2. Answer this question

Now that you have clarity, how would you answer the question if it was asked to you, “What work do you do?”

“I’m a software developer” is a common answer. But you need to further refine this like so:

“I’m a Kubernetes administrator”
“I’m a .NET consultant”
“I’m an Apple developer”
“I’m a systems developer”
“I’m a Linux expert”

Instead, you say, “I’m a full-stack, surface-level, unopinionated software developer. Give me whatever, and I’ll figure it out.”

Answer this question. What work do you do? If you don’t like it, then figure out what you would like your answer to be.

3. Become the expert

Now that you have clarity and can answer specifically what your vocation is, how do you then become the expert and one sought after throughout your career?

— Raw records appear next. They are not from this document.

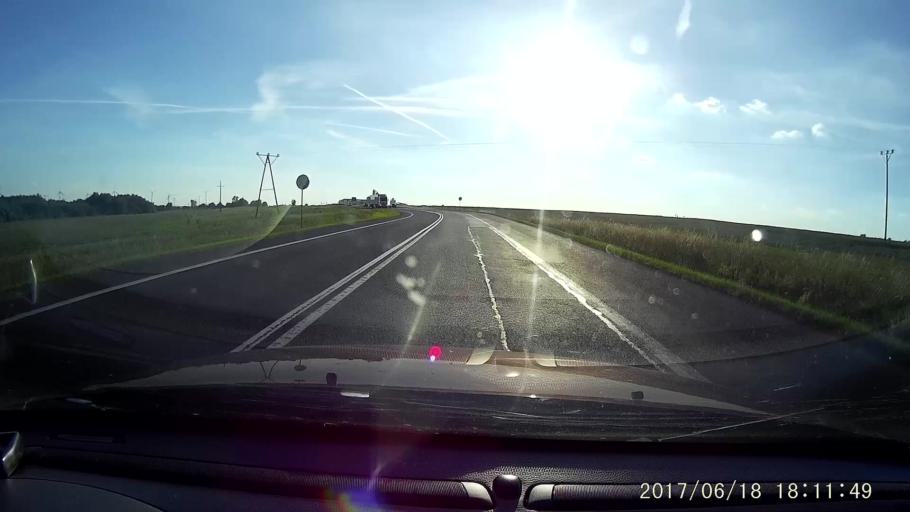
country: PL
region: Lower Silesian Voivodeship
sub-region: Powiat zgorzelecki
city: Piensk
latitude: 51.2048
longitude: 15.1174
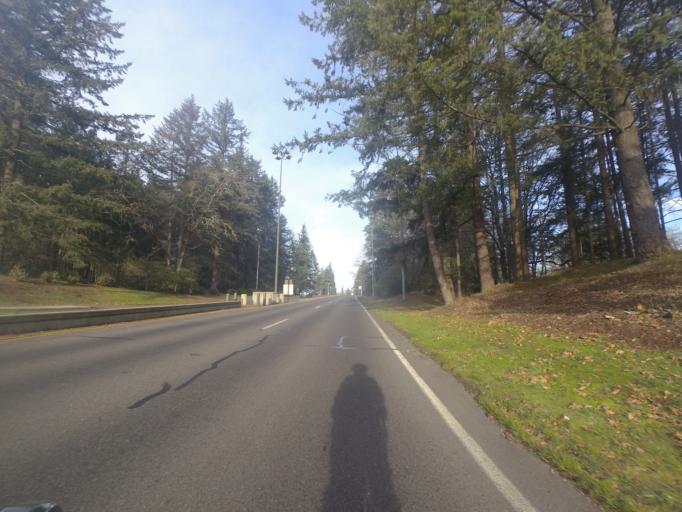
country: US
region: Washington
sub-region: Pierce County
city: McChord Air Force Base
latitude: 47.1377
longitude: -122.5008
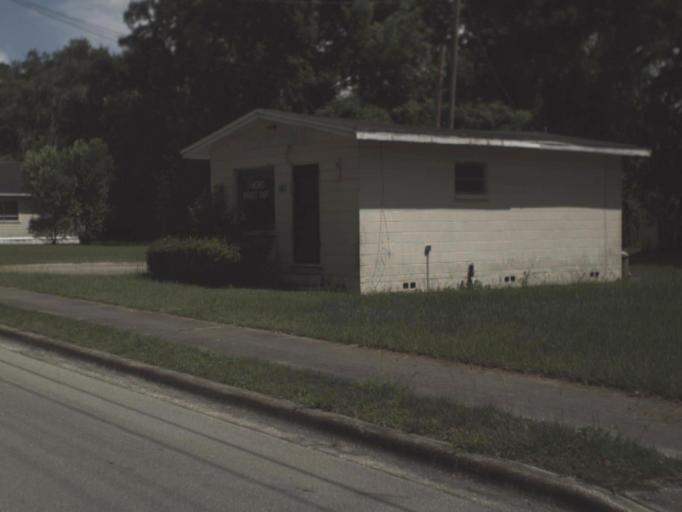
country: US
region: Florida
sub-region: Alachua County
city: High Springs
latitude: 29.8333
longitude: -82.6114
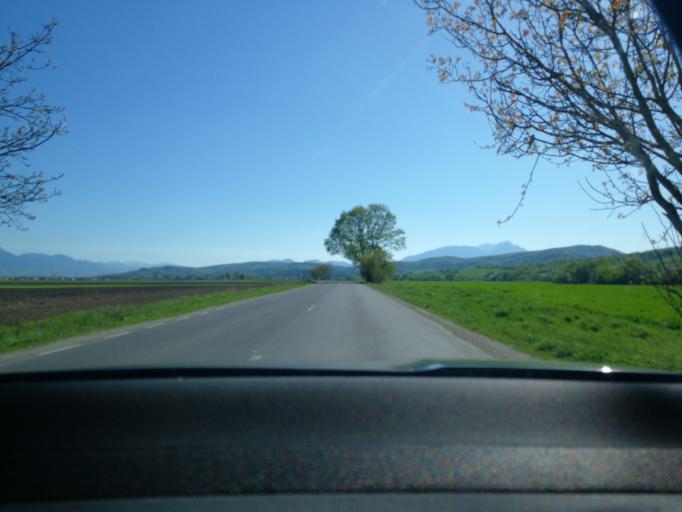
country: RO
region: Brasov
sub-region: Comuna Vulcan
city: Vulcan
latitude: 45.6516
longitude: 25.4317
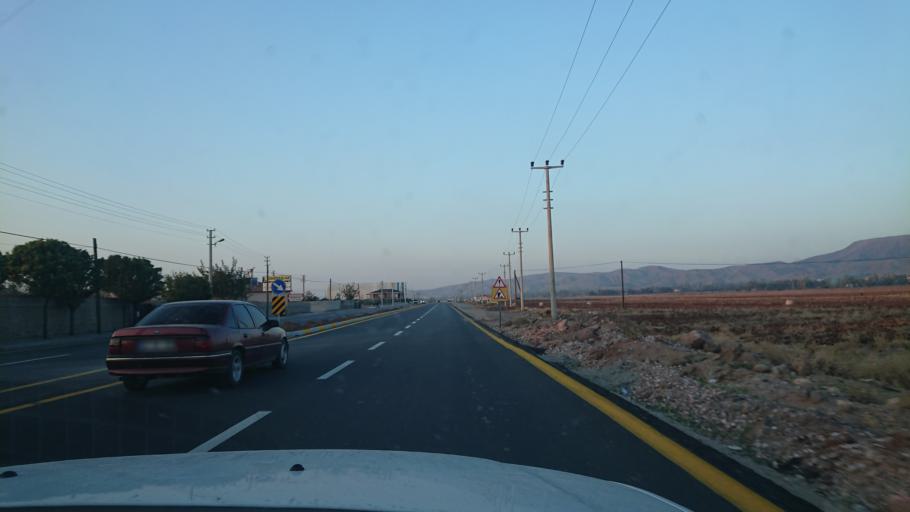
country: TR
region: Aksaray
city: Aksaray
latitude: 38.3197
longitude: 34.0531
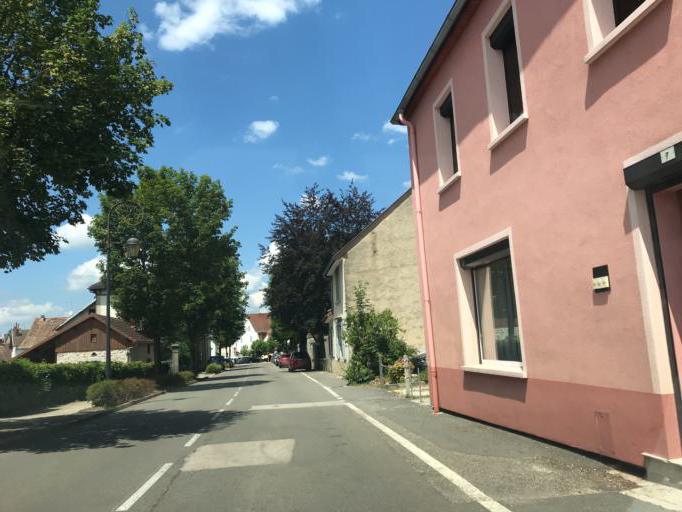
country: FR
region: Franche-Comte
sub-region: Departement du Jura
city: Clairvaux-les-Lacs
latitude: 46.5743
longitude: 5.7519
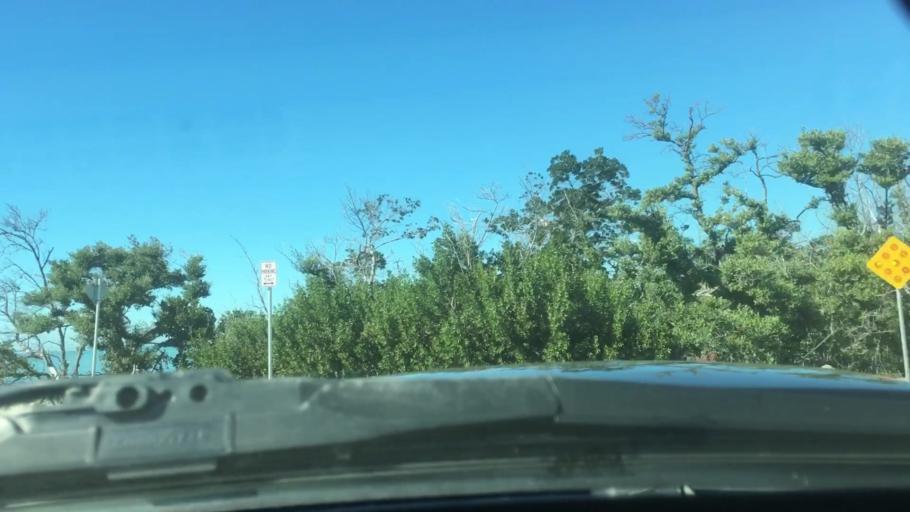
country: US
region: Florida
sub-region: Monroe County
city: Marathon
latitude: 24.7076
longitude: -81.1184
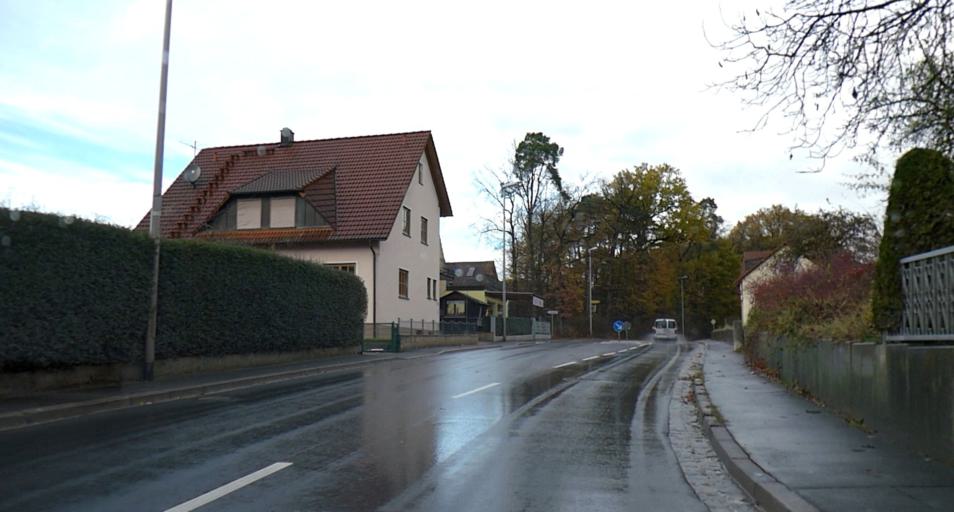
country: DE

Well, now that you don’t have to learn everything out there, it’s pretty easy. You submerse yourself in that technology. The fundamentals, the history, the best practices, design patterns, scaling, production safety, and optimization. You learn the content, you fill your portfolio with the technology, you read news daily around the technology, and you become the expert.

This is your lane. You own it. People are seeking you out. You have the answers. You start to form OPINIONS.